Données fournies:
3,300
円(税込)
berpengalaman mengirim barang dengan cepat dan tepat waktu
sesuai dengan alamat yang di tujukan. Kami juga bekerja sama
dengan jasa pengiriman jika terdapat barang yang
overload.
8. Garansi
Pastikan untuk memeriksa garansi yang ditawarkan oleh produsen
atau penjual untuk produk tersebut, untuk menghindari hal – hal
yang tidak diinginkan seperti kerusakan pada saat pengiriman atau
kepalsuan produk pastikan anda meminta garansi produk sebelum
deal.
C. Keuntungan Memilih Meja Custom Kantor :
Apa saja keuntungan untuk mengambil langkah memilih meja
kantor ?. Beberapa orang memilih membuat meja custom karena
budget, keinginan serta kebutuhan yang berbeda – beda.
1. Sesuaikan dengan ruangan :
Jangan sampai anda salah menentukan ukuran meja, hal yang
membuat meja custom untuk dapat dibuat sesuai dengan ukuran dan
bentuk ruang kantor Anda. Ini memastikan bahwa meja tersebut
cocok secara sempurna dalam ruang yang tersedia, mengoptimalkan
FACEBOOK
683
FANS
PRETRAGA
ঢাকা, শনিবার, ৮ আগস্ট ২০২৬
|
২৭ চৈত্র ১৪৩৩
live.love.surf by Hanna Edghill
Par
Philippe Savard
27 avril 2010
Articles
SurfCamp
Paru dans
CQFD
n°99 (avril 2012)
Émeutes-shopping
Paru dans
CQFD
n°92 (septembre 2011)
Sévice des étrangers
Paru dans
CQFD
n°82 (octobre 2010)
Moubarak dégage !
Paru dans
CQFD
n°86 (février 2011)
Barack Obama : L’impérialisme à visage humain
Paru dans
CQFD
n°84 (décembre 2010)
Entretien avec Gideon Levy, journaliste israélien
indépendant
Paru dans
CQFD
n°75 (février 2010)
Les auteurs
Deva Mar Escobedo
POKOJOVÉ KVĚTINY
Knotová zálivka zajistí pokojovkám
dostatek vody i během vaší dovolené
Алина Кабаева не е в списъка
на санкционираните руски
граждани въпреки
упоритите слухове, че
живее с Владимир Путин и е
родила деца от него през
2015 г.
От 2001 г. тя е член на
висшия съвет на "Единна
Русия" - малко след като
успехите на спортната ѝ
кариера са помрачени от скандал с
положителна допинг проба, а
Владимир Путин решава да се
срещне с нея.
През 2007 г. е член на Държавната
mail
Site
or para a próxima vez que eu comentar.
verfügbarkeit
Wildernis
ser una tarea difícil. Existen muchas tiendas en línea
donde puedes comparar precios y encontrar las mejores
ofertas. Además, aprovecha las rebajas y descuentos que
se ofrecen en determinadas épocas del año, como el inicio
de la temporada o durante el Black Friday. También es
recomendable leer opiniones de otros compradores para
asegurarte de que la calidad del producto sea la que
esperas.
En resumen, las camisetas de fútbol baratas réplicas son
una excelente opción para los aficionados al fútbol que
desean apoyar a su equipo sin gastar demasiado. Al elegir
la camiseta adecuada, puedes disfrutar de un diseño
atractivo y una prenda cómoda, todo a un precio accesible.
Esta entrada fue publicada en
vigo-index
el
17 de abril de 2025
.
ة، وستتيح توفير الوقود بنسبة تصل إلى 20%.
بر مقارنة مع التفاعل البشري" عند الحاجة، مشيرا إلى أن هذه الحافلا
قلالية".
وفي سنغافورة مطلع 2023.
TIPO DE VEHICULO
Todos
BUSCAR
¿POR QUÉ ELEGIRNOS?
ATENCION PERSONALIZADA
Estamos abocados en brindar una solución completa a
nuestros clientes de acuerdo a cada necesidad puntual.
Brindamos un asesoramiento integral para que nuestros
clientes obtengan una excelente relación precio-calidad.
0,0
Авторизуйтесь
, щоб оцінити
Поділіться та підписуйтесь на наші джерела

Consigne: Relevez, s'il vous plaît, chaque ligne de la liste qui contient le mot « excelente ».

Résultat:
una excelente opción para los aficionados al fútbol que
clientes obtengan una excelente relación precio-calidad.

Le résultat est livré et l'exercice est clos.